この数字はこの日の世界一で、国際紙は「原爆級」などの言葉で懸念を表明。
国外の専門家はブラジルで死者が減り始めるのは5〜6週間先とし、保健省も1日3千人の死者が出る可能性を口にしていると
5〜10日付現地紙、サイトが報じた。

世界では感染者や死者が減少傾向にあるが、ブラジルは9日現在の感染者が1112万2429人、死者は26万8370人となり、
7日間の感染者47万5503人(6万7929人/日)と、死者1万1009人(1573人/日)の双方で新記録を更新中だ。

1日の死者が米国を上回る状態は5日間続いている。

ブラジルの感染者増加は、連邦政府と地方自治体の足並みの乱れと変異株の出現、予防接種の遅れが主な原因だ。
米国はこれら3点を理由に、伯国が世界的な脅威となるとの見解を表明していたが、9日に1日の死者が1972人に達したとの報道は、
世界中に衝撃を与え「原爆級」などの表現まで飛び出した。

感染爆発は2月後半からより顕著になり、州や市による規制強化が増えたが、オックスフォード大学の研究者は、
ブラジルで感染者や入院患者が減り始めるのは厳格な規制下でも3〜4週間先、死者が減り始めるのは5〜6週間先と見ている。

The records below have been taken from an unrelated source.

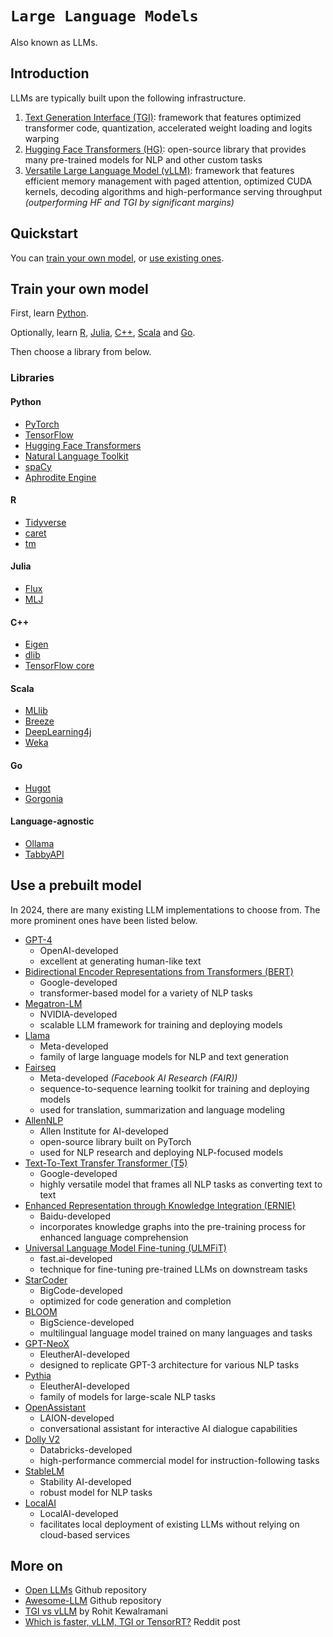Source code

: # `Large Language Models`

Also known as LLMs.

## Introduction

LLMs are typically built upon the following infrastructure.

1. [Text Generation Interface (TGI)](https://huggingface.co/docs/text-generation-inference/en/index): framework that features optimized transformer code, quantization, accelerated weight loading and logits warping
2. [Hugging Face Transformers (HG)](https://github.com/huggingface/transformers): open-source library that provides many pre-trained models for NLP and other custom tasks
3. [Versatile Large Language Model (vLLM)](https://github.com/vllm-project/vllm): framework that features efficient memory management with paged attention, optimized CUDA kernels, decoding algorithms and high-performance serving throughput *(outperforming HF and TGI by significant margins)*

## Quickstart

You can [train your own model](#train-your-own-model), or [use existing ones](#use-a-prebuilt-model).

## Train your own model

First, learn [Python](https://learnxinyminutes.com/docs/python/).

Optionally, learn [R](https://learnxinyminutes.com/docs/r/), [Julia](https://learnxinyminutes.com/docs/julia/), [C++](https://learnxinyminutes.com/docs/c++/), [Scala](https://learnxinyminutes.com/docs/scala/) and [Go](https://learnxinyminutes.com/docs/go/).

Then choose a library from below.

### Libraries

#### Python

* [PyTorch](https://pytorch.org/)
* [TensorFlow](https://www.tensorflow.org/)
* [Hugging Face Transformers](https://huggingface.co/docs/transformers/en/index)
* [Natural Language Toolkit](https://www.nltk.org/)
* [spaCy](https://spacy.io/)
* [Aphrodite Engine](https://github.com/PygmalionAI/aphrodite-engine)

#### R

* [Tidyverse](https://www.tidyverse.org/packages/)
* [caret](https://topepo.github.io/caret/)
* [tm](https://cran.r-project.org/web/packages/tm/index.html) 

#### Julia

* [Flux](https://fluxml.ai/Flux.jl/stable/)
* [MLJ](https://juliaai.github.io/MLJ.jl/dev/)

#### C++

* [Eigen](https://eigen.tuxfamily.org/index.php?title=Main_Page) 
* [dlib](http://dlib.net/)
* [TensorFlow core](https://www.tensorflow.org/api_docs/cc)

#### Scala

* [MLlib](https://spark.apache.org/mllib/) 
* [Breeze](https://github.com/scalanlp/breeze) 
* [DeepLearning4j](https://deeplearning4j.konduit.ai/) 
* [Weka](https://www.weka.io/)

#### Go

* [Hugot](https://github.com/knights-analytics/hugot)
* [Gorgonia](https://gorgonia.org/)

#### Language-agnostic

* [Ollama](https://ollama.com/)
* [TabbyAPI](https://github.com/theroyallab/tabbyAPI)

## Use a prebuilt model

In 2024, there are many existing LLM implementations to choose from. The more prominent ones have been listed below.

* [GPT-4](https://openai.com/index/gpt-4/)
    * OpenAI-developed
    * excellent at generating human-like text
* [Bidirectional Encoder Representations from Transformers (BERT)](https://research.google/pubs/bert-pre-training-of-deep-bidirectional-transformers-for-language-understanding/)
    * Google-developed
    * transformer-based model for a variety of NLP tasks
* [Megatron-LM](https://huggingface.co/docs/accelerate/en/usage_guides/megatron_lm)
    * NVIDIA-developed
    * scalable LLM framework for training and deploying models
* [Llama](https://llama.meta.com/)
    * Meta-developed
    * family of large language models for NLP and text generation 
* [Fairseq](https://ai.meta.com/tools/fairseq/)
    * Meta-developed *(Facebook AI Research (FAIR))*
    * sequence-to-sequence learning toolkit for training and deploying models 
    * used for translation, summarization and language modeling
* [AllenNLP](https://allenai.org/allennlp)
    * Allen Institute for AI-developed
    * open-source library built on PyTorch
    * used for NLP research and deploying NLP-focused models
* [Text-To-Text Transfer Transformer (T5)](https://huggingface.co/docs/transformers/en/model_doc/t5)
    * Google-developed 
    * highly versatile model that frames all NLP tasks as converting text to text
* [Enhanced Representation through Knowledge Integration (ERNIE)](http://research.baidu.com/Blog/index-view?id=183) 
    * Baidu-developed
    * incorporates knowledge graphs into the pre-training process for enhanced language comprehension
* [Universal Language Model Fine-tuning (ULMFiT)](https://paperswithcode.com/method/ulmfit)
    * fast.ai-developed
    * technique for fine-tuning pre-trained LLMs on downstream tasks
* [StarCoder](https://huggingface.co/bigcode/starcoder)
    * BigCode-developed
    * optimized for code generation and completion
* [BLOOM](https://huggingface.co/bigscience/bloom)
    * BigScience-developed
    * multilingual language model trained on many languages and tasks
* [GPT-NeoX](https://huggingface.co/docs/transformers/en/model_doc/gpt_neox)
    * EleutherAI-developed
    * designed to replicate GPT-3 architecture for various NLP tasks
* [Pythia](https://www.eleuther.ai/papers-blog/pythia-a-suite-for-analyzing-large-language-modelsacross-training-and-scaling)
    * EleutherAI-developed
    * family of models for large-scale NLP tasks
* [OpenAssistant](https://huggingface.co/OpenAssistant)
    * LAION-developed
    * conversational assistant for interactive AI dialogue capabilities
* [Dolly V2](https://huggingface.co/databricks/dolly-v2-12b)
    * Databricks-developed
    * high-performance commercial model for instruction-following tasks
* [StableLM](https://github.com/Stability-AI/StableLM)
    * Stability AI-developed
    * robust model for NLP tasks
* [LocalAI](https://localai.io/)
    * LocalAI-developed
    * facilitates local deployment of existing LLMs without relying on cloud-based services

## More on

* [Open LLMs](https://github.com/eugeneyan/open-llms) Github repository
* [Awesome-LLM](https://github.com/Hannibal046/Awesome-LLM) Github repository
* [TGI vs vLLM](https://medium.com/@rohit.k/tgi-vs-vllm-making-informed-choices-for-llm-deployment-37c56d7ff705) by Rohit Kewalramani
* [Which is faster, vLLM, TGI or TensorRT?](https://www.reddit.com/r/LocalLLaMA/comments/1cb8i7f/which_is_faster_vllm_tgi_or_tensorrt/) Reddit post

保健省関係者は、社会隔離率が下がらないままで変異株による感染急増や医療崩壊、
ワクチン不足などが起これば、1日の死者が3千人を超える可能性ありと見ている。

ブラジルのワクチン入手状況は予断を許さず、保健省が8日、オズワルド・クルス財団(Fiocruz)の機械の不調で、
オックスフォード・ワクチンの3月の供給量が1690万回分から380万回分に減ると発表。パズエロ保健相は9日、
予防接種国際連盟Gaviに、世界保健機関(WHO)のワクチン供給計画であるCovaxファシリティでのブラジル向けの供給加速化を申し入れた。

また、アルトゥール・リマ下院議長も同日、在ブラジル中国大使とのビデオ会議で、ワクチンと有効成分の供給支援を依頼した。